Isilon's not alone in eyeing the burgeoning rich-content market. Competitors BlueArc Corp., Exanet Inc., ONStor Inc., Panasas Inc., and Xiotech Corp. also pursue verticals hungry for digital content NAS. At least two, BlueArc and ONStor, also are rumored to have new funding (see BlueArc Branches Out). ONStor is said to be on the verge of a round equal to or larger than Isilon's.
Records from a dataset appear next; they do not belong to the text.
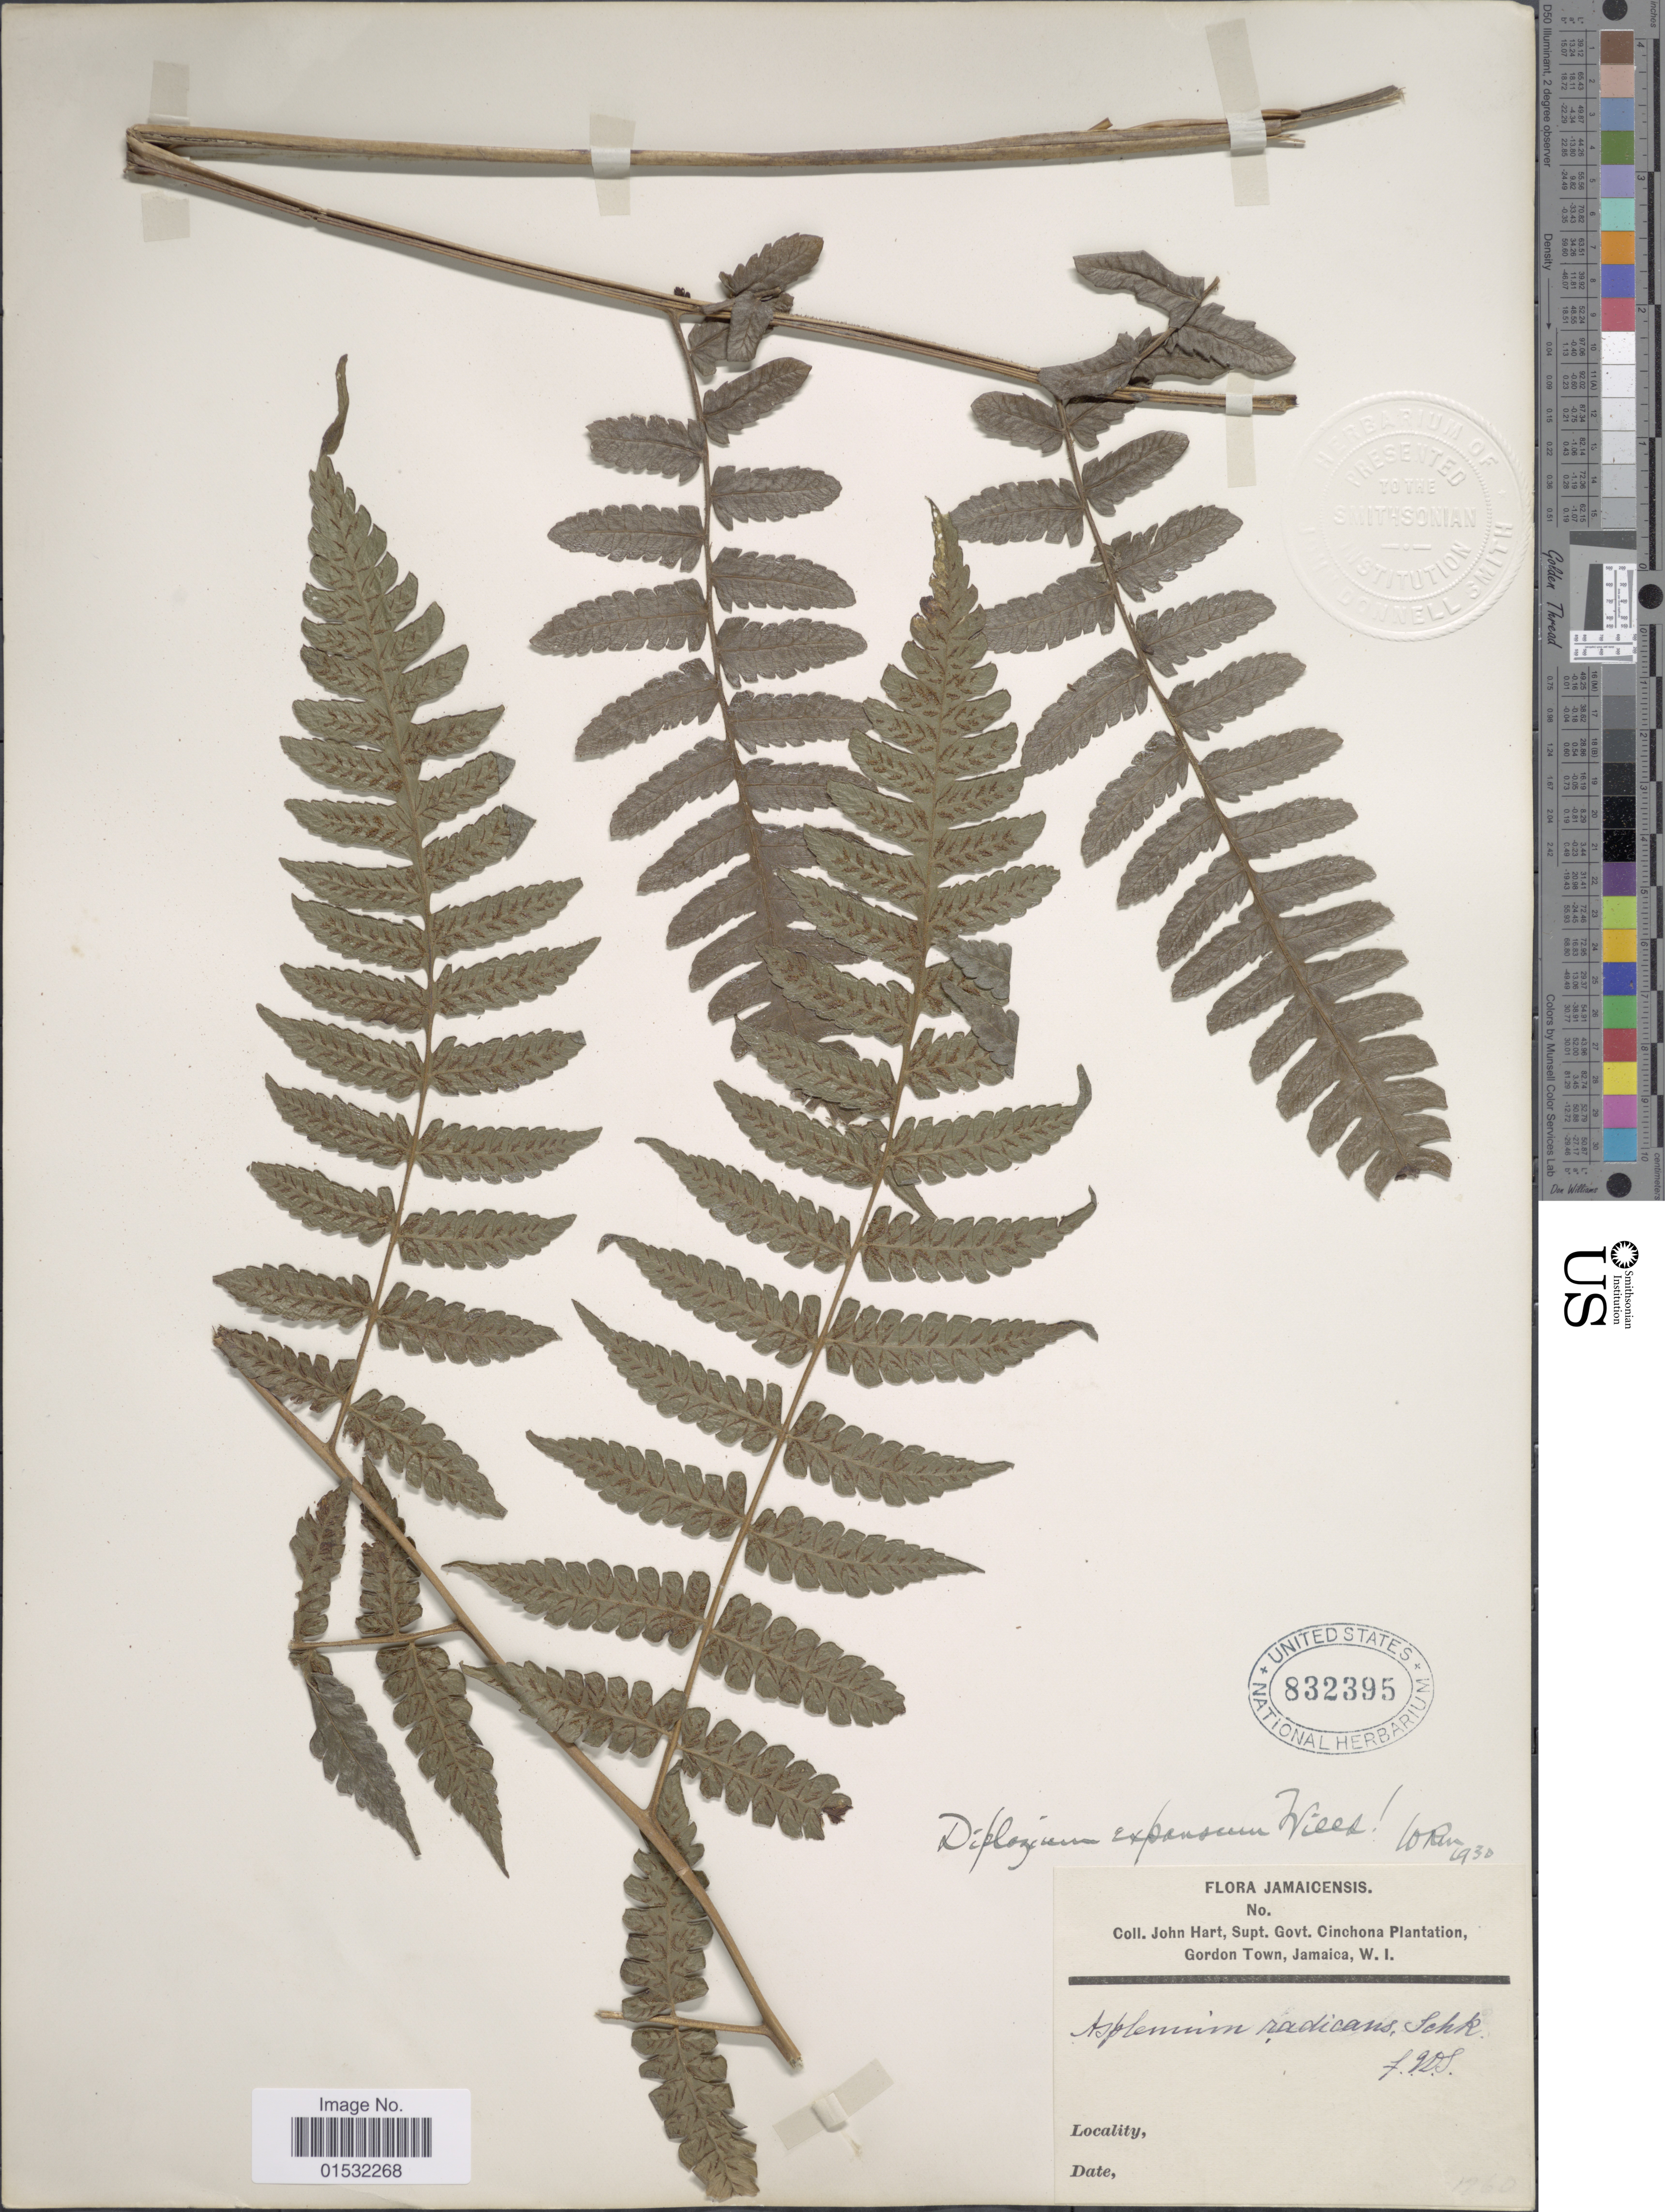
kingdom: Plantae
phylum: Tracheophyta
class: Polypodiopsida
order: Polypodiales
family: Athyriaceae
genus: Diplazium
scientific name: Diplazium expansum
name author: Willd.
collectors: J. H. Hart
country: Jamaica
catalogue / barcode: US 832395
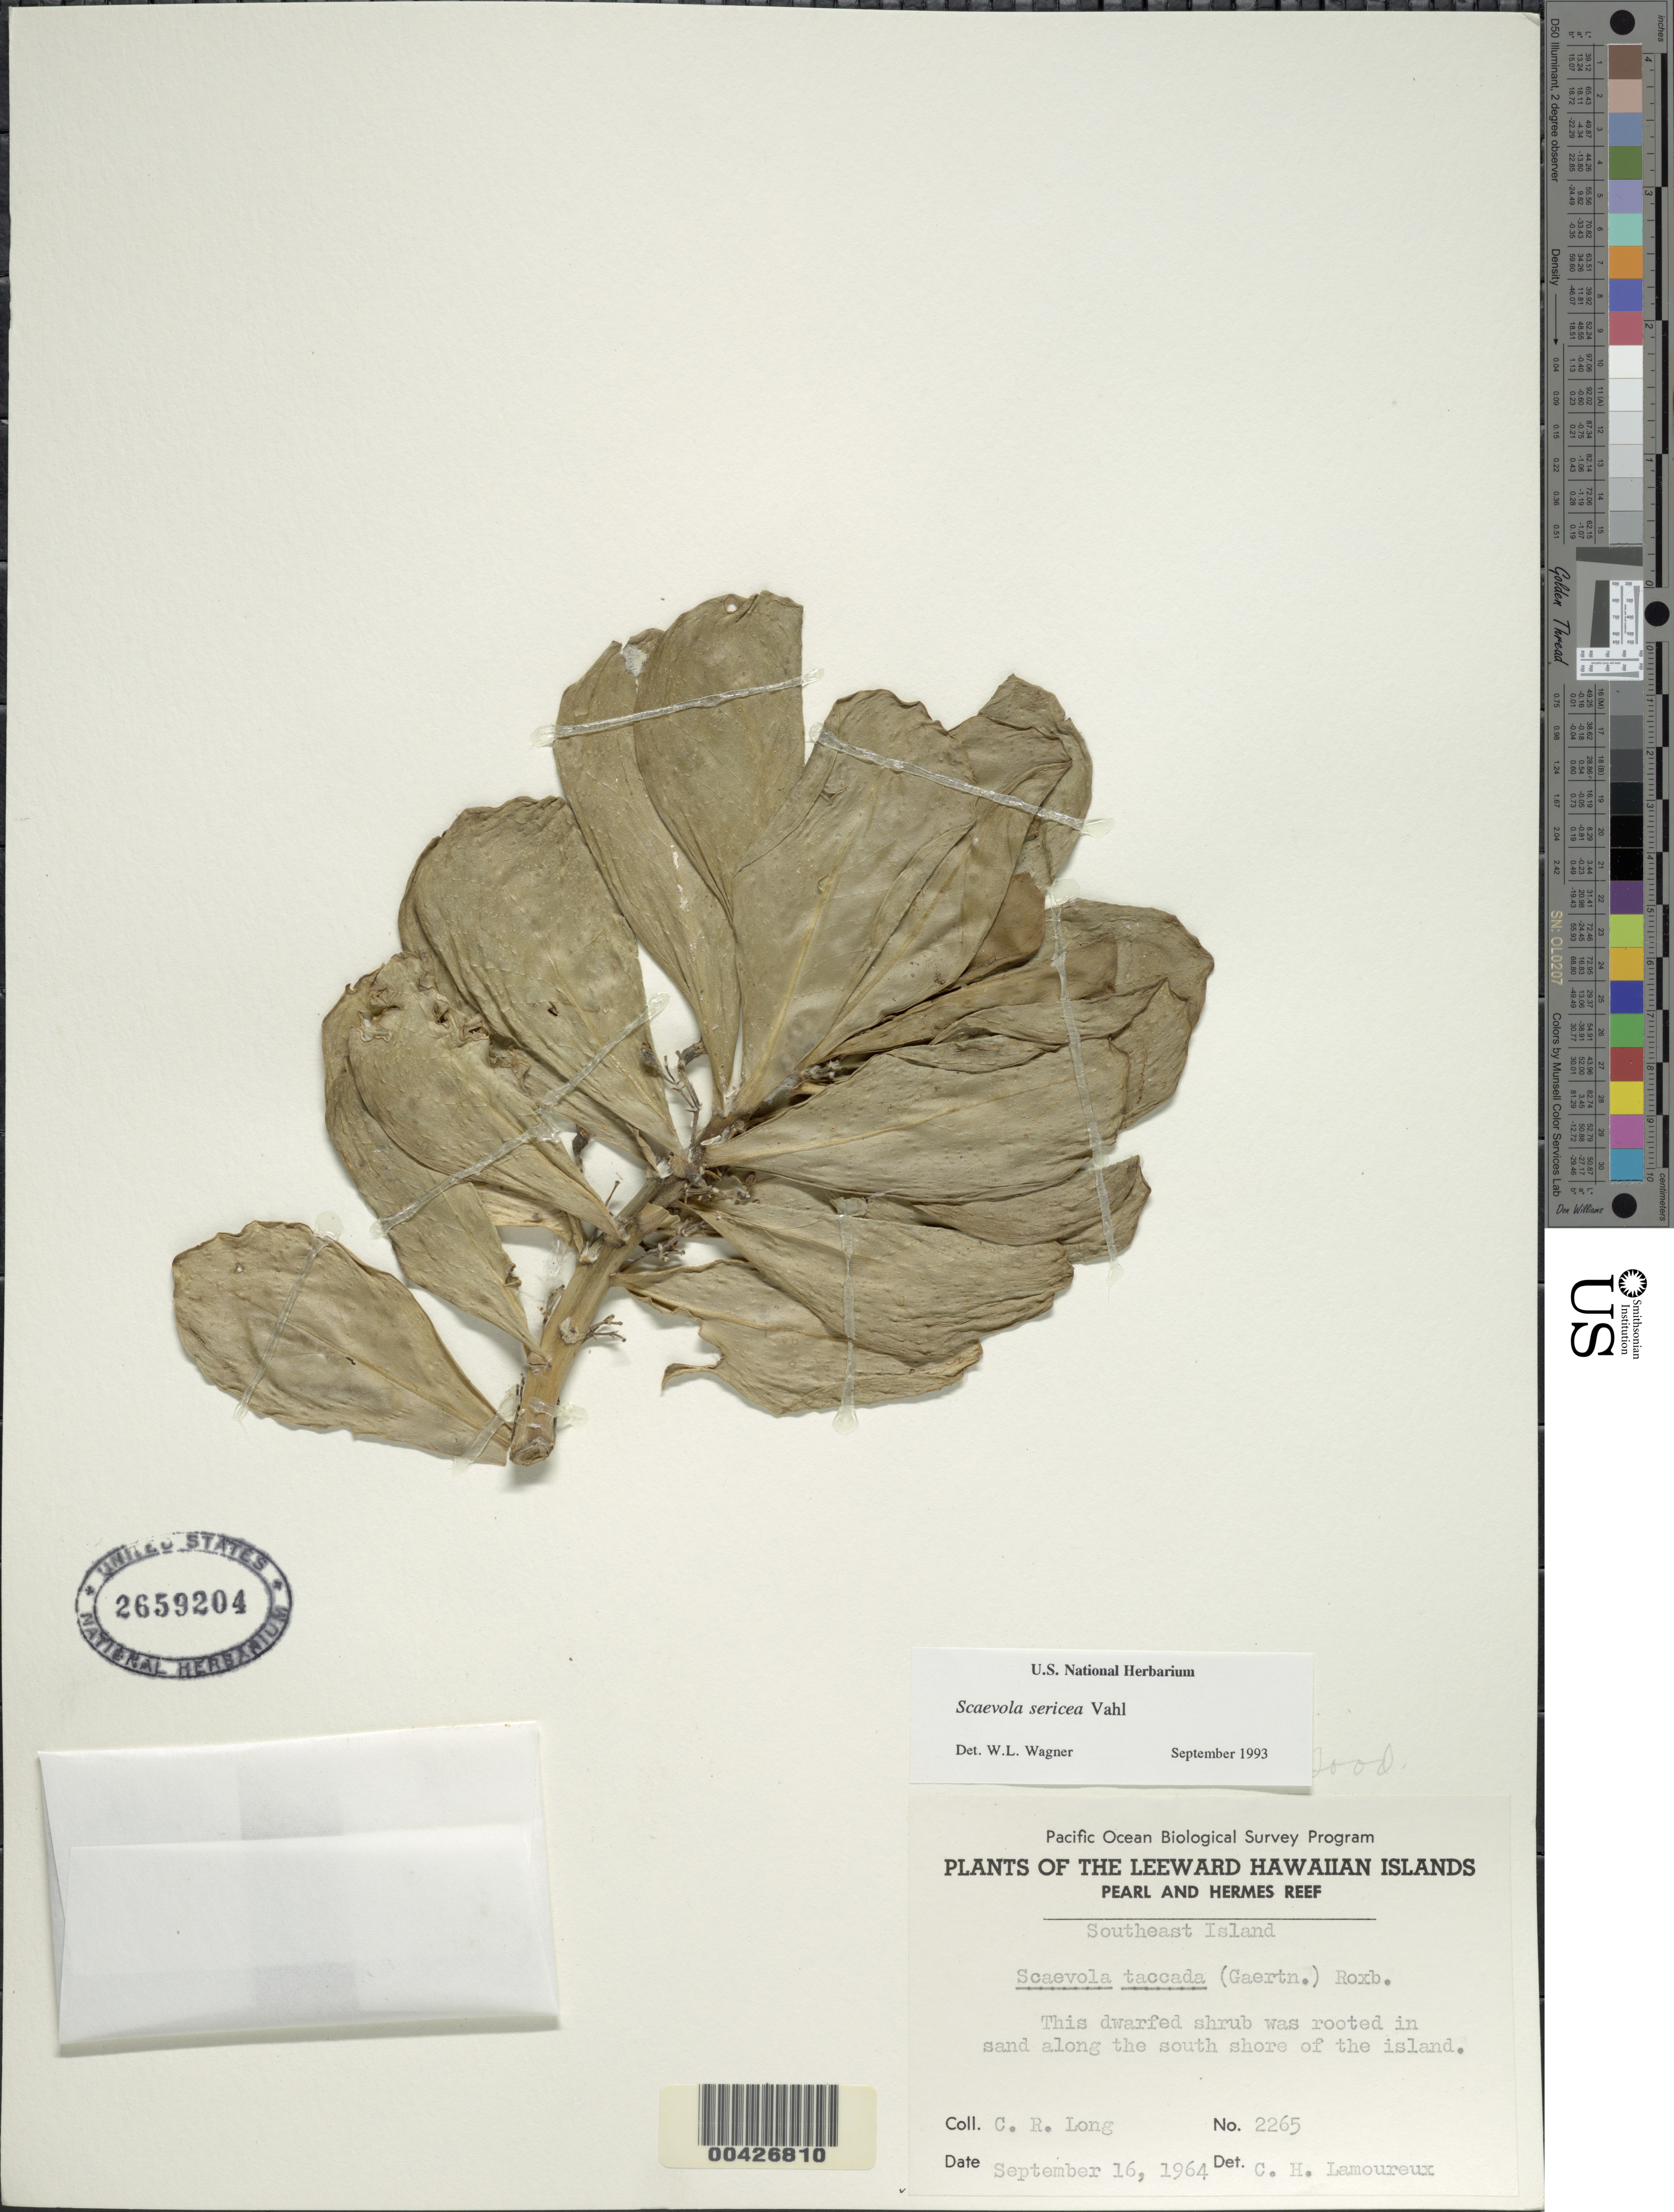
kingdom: Plantae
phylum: Tracheophyta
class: Magnoliopsida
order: Asterales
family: Goodeniaceae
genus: Scaevola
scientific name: Scaevola taccada var. taccada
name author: (Gaertn.) Roxb.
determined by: Wagner, W. L., (BOT), Smithsonian Institution - National Museum of Natural History (UNITED STATES)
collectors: C. Long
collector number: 2265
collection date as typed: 16 Sep 1964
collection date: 1964-09-16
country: United States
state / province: Hawaii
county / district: Honolulu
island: Pearl and Hermes Atoll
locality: Southeast Islet, along S shore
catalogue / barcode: US 2659204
Steve Goldman acknowledges the growing market. "What we have in front of us is creating a new category of storage," he asserts. "There's an enormous opportunity for intelligent, clustered storage for digital content." And he's not put off by rivals: "We think we probably have a three-year headstart in an area where there is really heavy lifting."

Isilon will need every advantage in what looks to be a coming shakeout. Increased clamor around new NAS gear is pressuring the late-stage newcomers into surviving with gusto, or falling by the wayside. These aren't cheap companies to build or maintain, and most of the innovators are at a stage when investors are eager for a payout.

Regarding IPO, Goldman won't be drawn. "We see it as a milestone along the road," he says. But it's too soon for questions of when or how.Isilon's round was led by Focus Ventures, a new investor. All existing investors also participated, including Atlas Venture, Lehman Brothers Venture Partners, Madrona Venture Group LLC, and Sequoia Capital.